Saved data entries
— Start —

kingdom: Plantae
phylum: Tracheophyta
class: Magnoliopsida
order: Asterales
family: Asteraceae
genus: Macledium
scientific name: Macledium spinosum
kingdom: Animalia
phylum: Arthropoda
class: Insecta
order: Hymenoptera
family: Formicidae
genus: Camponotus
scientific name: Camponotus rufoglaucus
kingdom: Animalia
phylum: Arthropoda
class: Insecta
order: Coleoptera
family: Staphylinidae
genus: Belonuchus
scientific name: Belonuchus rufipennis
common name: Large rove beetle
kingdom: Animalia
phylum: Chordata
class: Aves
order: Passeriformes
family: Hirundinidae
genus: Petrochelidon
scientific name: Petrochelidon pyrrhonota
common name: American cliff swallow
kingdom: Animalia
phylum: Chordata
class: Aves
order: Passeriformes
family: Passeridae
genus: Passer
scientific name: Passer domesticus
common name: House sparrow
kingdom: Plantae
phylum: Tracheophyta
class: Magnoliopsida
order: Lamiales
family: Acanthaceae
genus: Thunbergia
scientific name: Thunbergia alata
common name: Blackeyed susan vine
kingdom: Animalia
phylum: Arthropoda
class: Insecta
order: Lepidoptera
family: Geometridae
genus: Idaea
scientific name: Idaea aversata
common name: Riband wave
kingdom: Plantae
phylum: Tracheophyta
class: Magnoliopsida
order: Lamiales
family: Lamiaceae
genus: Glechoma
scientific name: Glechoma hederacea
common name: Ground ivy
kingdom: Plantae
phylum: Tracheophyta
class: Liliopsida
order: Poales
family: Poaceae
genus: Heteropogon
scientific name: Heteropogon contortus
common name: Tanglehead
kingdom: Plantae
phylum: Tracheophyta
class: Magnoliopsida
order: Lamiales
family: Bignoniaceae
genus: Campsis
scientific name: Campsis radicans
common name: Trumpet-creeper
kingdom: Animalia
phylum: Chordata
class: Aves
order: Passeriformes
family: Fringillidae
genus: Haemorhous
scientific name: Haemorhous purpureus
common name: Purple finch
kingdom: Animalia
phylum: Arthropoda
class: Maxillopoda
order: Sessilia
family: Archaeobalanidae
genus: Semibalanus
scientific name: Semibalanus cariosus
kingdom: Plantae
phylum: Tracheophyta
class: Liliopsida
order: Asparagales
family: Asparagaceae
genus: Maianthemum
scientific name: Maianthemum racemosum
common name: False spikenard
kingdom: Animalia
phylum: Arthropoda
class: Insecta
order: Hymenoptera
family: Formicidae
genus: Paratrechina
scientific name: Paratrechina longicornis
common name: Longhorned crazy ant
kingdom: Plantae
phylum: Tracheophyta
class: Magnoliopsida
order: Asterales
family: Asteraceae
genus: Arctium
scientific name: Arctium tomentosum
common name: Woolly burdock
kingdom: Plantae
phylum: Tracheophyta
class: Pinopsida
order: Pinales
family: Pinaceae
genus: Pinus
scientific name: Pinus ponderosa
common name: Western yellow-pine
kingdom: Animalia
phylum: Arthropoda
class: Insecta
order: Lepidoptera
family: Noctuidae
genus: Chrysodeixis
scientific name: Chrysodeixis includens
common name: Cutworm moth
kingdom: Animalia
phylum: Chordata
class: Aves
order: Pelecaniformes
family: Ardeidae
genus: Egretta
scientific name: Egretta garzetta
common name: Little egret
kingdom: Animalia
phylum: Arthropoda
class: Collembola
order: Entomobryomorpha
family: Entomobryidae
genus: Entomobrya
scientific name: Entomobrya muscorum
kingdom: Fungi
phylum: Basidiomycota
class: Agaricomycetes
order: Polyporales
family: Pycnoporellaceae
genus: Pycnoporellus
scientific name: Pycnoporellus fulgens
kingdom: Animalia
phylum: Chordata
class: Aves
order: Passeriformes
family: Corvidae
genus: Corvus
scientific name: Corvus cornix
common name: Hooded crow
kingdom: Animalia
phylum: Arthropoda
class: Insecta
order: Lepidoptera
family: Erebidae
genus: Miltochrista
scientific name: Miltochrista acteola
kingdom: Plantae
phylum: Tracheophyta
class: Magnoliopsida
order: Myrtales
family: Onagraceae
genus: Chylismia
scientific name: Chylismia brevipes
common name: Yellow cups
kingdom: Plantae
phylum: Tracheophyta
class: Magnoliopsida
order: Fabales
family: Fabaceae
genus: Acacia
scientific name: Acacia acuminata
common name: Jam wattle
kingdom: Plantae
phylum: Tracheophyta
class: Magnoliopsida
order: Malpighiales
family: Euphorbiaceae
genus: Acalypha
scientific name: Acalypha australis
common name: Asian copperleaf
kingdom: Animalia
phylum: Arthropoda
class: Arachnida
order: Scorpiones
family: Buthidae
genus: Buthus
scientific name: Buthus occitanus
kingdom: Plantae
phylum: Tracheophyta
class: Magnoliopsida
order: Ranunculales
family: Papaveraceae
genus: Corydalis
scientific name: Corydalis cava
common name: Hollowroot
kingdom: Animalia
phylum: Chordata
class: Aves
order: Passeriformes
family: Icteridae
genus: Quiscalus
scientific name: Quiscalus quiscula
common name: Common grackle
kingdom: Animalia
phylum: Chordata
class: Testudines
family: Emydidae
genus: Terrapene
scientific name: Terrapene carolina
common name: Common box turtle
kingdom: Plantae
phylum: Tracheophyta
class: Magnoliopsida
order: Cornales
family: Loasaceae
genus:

— End —

What is needed. Copy the listing above line for line, changing nothing.

Problem solution.
kingdom: Plantae
phylum: Tracheophyta
class: Magnoliopsida
order: Asterales
family: Asteraceae
genus: Macledium
scientific name: Macledium spinosum
kingdom: Animalia
phylum: Arthropoda
class: Insecta
order: Hymenoptera
family: Formicidae
genus: Camponotus
scientific name: Camponotus rufoglaucus
kingdom: Animalia
phylum: Arthropoda
class: Insecta
order: Coleoptera
family: Staphylinidae
genus: Belonuchus
scientific name: Belonuchus rufipennis
common name: Large rove beetle
kingdom: Animalia
phylum: Chordata
class: Aves
order: Passeriformes
family: Hirundinidae
genus: Petrochelidon
scientific name: Petrochelidon pyrrhonota
common name: American cliff swallow
kingdom: Animalia
phylum: Chordata
class: Aves
order: Passeriformes
family: Passeridae
genus: Passer
scientific name: Passer domesticus
common name: House sparrow
kingdom: Plantae
phylum: Tracheophyta
class: Magnoliopsida
order: Lamiales
family: Acanthaceae
genus: Thunbergia
scientific name: Thunbergia alata
common name: Blackeyed susan vine
kingdom: Animalia
phylum: Arthropoda
class: Insecta
order: Lepidoptera
family: Geometridae
genus: Idaea
scientific name: Idaea aversata
common name: Riband wave
kingdom: Plantae
phylum: Tracheophyta
class: Magnoliopsida
order: Lamiales
family: Lamiaceae
genus: Glechoma
scientific name: Glechoma hederacea
common name: Ground ivy
kingdom: Plantae
phylum: Tracheophyta
class: Liliopsida
order: Poales
family: Poaceae
genus: Heteropogon
scientific name: Heteropogon contortus
common name: Tanglehead
kingdom: Plantae
phylum: Tracheophyta
class: Magnoliopsida
order: Lamiales
family: Bignoniaceae
genus: Campsis
scientific name: Campsis radicans
common name: Trumpet-creeper
kingdom: Animalia
phylum: Chordata
class: Aves
order: Passeriformes
family: Fringillidae
genus: Haemorhous
scientific name: Haemorhous purpureus
common name: Purple finch
kingdom: Animalia
phylum: Arthropoda
class: Maxillopoda
order: Sessilia
family: Archaeobalanidae
genus: Semibalanus
scientific name: Semibalanus cariosus
kingdom: Plantae
phylum: Tracheophyta
class: Liliopsida
order: Asparagales
family: Asparagaceae
genus: Maianthemum
scientific name: Maianthemum racemosum
common name: False spikenard
kingdom: Animalia
phylum: Arthropoda
class: Insecta
order: Hymenoptera
family: Formicidae
genus: Paratrechina
scientific name: Paratrechina longicornis
common name: Longhorned crazy ant
kingdom: Plantae
phylum: Tracheophyta
class: Magnoliopsida
order: Asterales
family: Asteraceae
genus: Arctium
scientific name: Arctium tomentosum
common name: Woolly burdock
kingdom: Plantae
phylum: Tracheophyta
class: Pinopsida
order: Pinales
family: Pinaceae
genus: Pinus
scientific name: Pinus ponderosa
common name: Western yellow-pine
kingdom: Animalia
phylum: Arthropoda
class: Insecta
order: Lepidoptera
family: Noctuidae
genus: Chrysodeixis
scientific name: Chrysodeixis includens
common name: Cutworm moth
kingdom: Animalia
phylum: Chordata
class: Aves
order: Pelecaniformes
family: Ardeidae
genus: Egretta
scientific name: Egretta garzetta
common name: Little egret
kingdom: Animalia
phylum: Arthropoda
class: Collembola
order: Entomobryomorpha
family: Entomobryidae
genus: Entomobrya
scientific name: Entomobrya muscorum
kingdom: Fungi
phylum: Basidiomycota
class: Agaricomycetes
order: Polyporales
family: Pycnoporellaceae
genus: Pycnoporellus
scientific name: Pycnoporellus fulgens
kingdom: Animalia
phylum: Chordata
class: Aves
order: Passeriformes
family: Corvidae
genus: Corvus
scientific name: Corvus cornix
common name: Hooded crow
kingdom: Animalia
phylum: Arthropoda
class: Insecta
order: Lepidoptera
family: Erebidae
genus: Miltochrista
scientific name: Miltochrista acteola
kingdom: Plantae
phylum: Tracheophyta
class: Magnoliopsida
order: Myrtales
family: Onagraceae
genus: Chylismia
scientific name: Chylismia brevipes
common name: Yellow cups
kingdom: Plantae
phylum: Tracheophyta
class: Magnoliopsida
order: Fabales
family: Fabaceae
genus: Acacia
scientific name: Acacia acuminata
common name: Jam wattle
kingdom: Plantae
phylum: Tracheophyta
class: Magnoliopsida
order: Malpighiales
family: Euphorbiaceae
genus: Acalypha
scientific name: Acalypha australis
common name: Asian copperleaf
kingdom: Animalia
phylum: Arthropoda
class: Arachnida
order: Scorpiones
family: Buthidae
genus: Buthus
scientific name: Buthus occitanus
kingdom: Plantae
phylum: Tracheophyta
class: Magnoliopsida
order: Ranunculales
family: Papaveraceae
genus: Corydalis
scientific name: Corydalis cava
common name: Hollowroot
kingdom: Animalia
phylum: Chordata
class: Aves
order: Passeriformes
family: Icteridae
genus: Quiscalus
scientific name: Quiscalus quiscula
common name: Common grackle
kingdom: Animalia
phylum: Chordata
class: Testudines
family: Emydidae
genus: Terrapene
scientific name: Terrapene carolina
common name: Common box turtle
kingdom: Plantae
phylum: Tracheophyta
class: Magnoliopsida
order: Cornales
family: Loasaceae
genus:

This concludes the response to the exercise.